Suara

Rachella Andalia
Chapter #2

Sebuah Cerita

 Sudah lebih dari 4 bulan aku mendengar suara itu. Pertama-tama saat suara itu muncul, aku pikir aku sudah mulai kehilangan akal sehat. Aku mencoba untuk menghiraukan suara itu, aku mencoba memfokuskan diriku dengan kegiatan lain seperti ballet, melukis, membaca buku, yoga, atau bahkan kegiatan yang tidak biasa aku lakukan seperti renang, memasak, ataupun jogging aku lakukan agar dapat menghilangkan suara itu dari pikiranku. Bahkan aku juga sampai melakukan konsultasi ke beberapa dokter psikiater untuk menanyakan keadaanku dan semua jawaban yang diberikan sama, yaitu aku hanya dalam keadaan dibawah tekanan atau bisa dibilang stres yang berlebihan dan mereka hanya menganjurkanku untuk meminum obat penenang.

 Tapi lama kelamaan aku menyadari bukan karena alasan itu lalu suara laki-laki tersebut muncul, suara laki-laki yang tidak terlalu rendah namun juga tidak terlalu tinggi, suara yang lama-lama membuat nyaman pendengarnya untuk didengar. Suara yang berasal dari laki-laki pada umumnya yang mungkin sering kita dengar disekitar kita namun suara tersebut terdengar sedikit lebih lembut dan halus, suara laki-laki yang mungkin seumuran denganku atau setidaknya belum diatas usia 30 tahun. Namun apapun alasan itu, suara tersebut membuatku merasa lebih tenang dan jiwaku terasa lebih damai.

 Aku mulai mencoba untuk memahami apa yang dikatakan suara itu. Aku bertanya pada diriku sendiri apa yang ingin suara itu katakan padaku, apa yang ingin ia sampaikan padaku, apakah suara itu adalah suaraku sendiri yang berasal dari dalam diriku? atau mungkin suara oleh makhluk lain seperti hantu misalnya, tapi itu tidak mungkin karena sejujurnya aku tidak percaya dengan hantu dan jika memang benar ada hantu, kenapa hantu tersebut baru datang dan menggangguku sekarang sedangkan aku sudah tinggal dirumah ini sejak aku dilahirkan.

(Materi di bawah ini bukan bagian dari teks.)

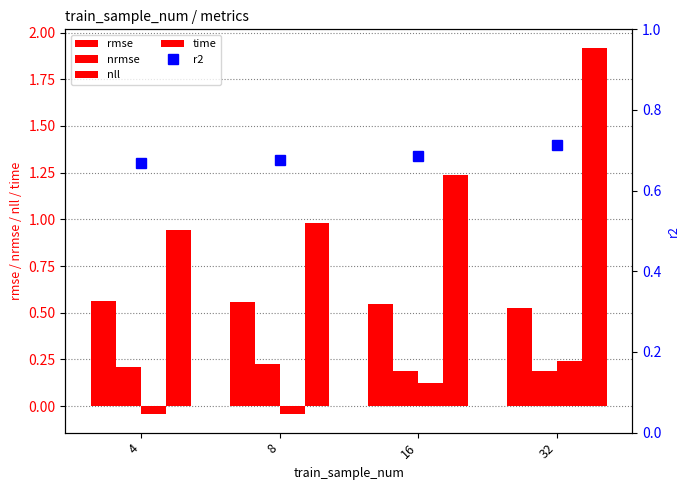

What is the sum of all rmse values?

2.2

Atau apakah sebenarnya suara itu merupakan suara dari laki-laki yang terhubung dengan batinku sendiri? seperti yang selalu aku pikirkan bahwa sebenarnya setiap manusia saling terhubung satu dengan yang lain, saling berbagi emosi dan naluri satu dengan yang lainnya yang terkadang membuat kita seperti pernah berada disuatu tempat yang bahkan belum pernah kita datangi atau memahami sesuatu yang bahkan sebenarnya belum pernah kita ketahui.

  Aku selalu percaya bahwa sebenarnya setiap manusia memiliki pasangannya masing-masing yang sudah ditakdirkan sejak kita dilahirkan. Pasangan yang saling berbagi batin dan naluri satu sama lain dan saling terhubung tanpa mengenal jarak dan waktu. Aku selalu percaya bahwa jiwaku tidak sepenuhnya berada dalam tubuhku, setengah jiwaku berada diluar sana mencoba untuk hidup dan bernapas untuk mewakili sisa jiwaku yang terperangkap bagaikan sedang didalam sebuah penjara.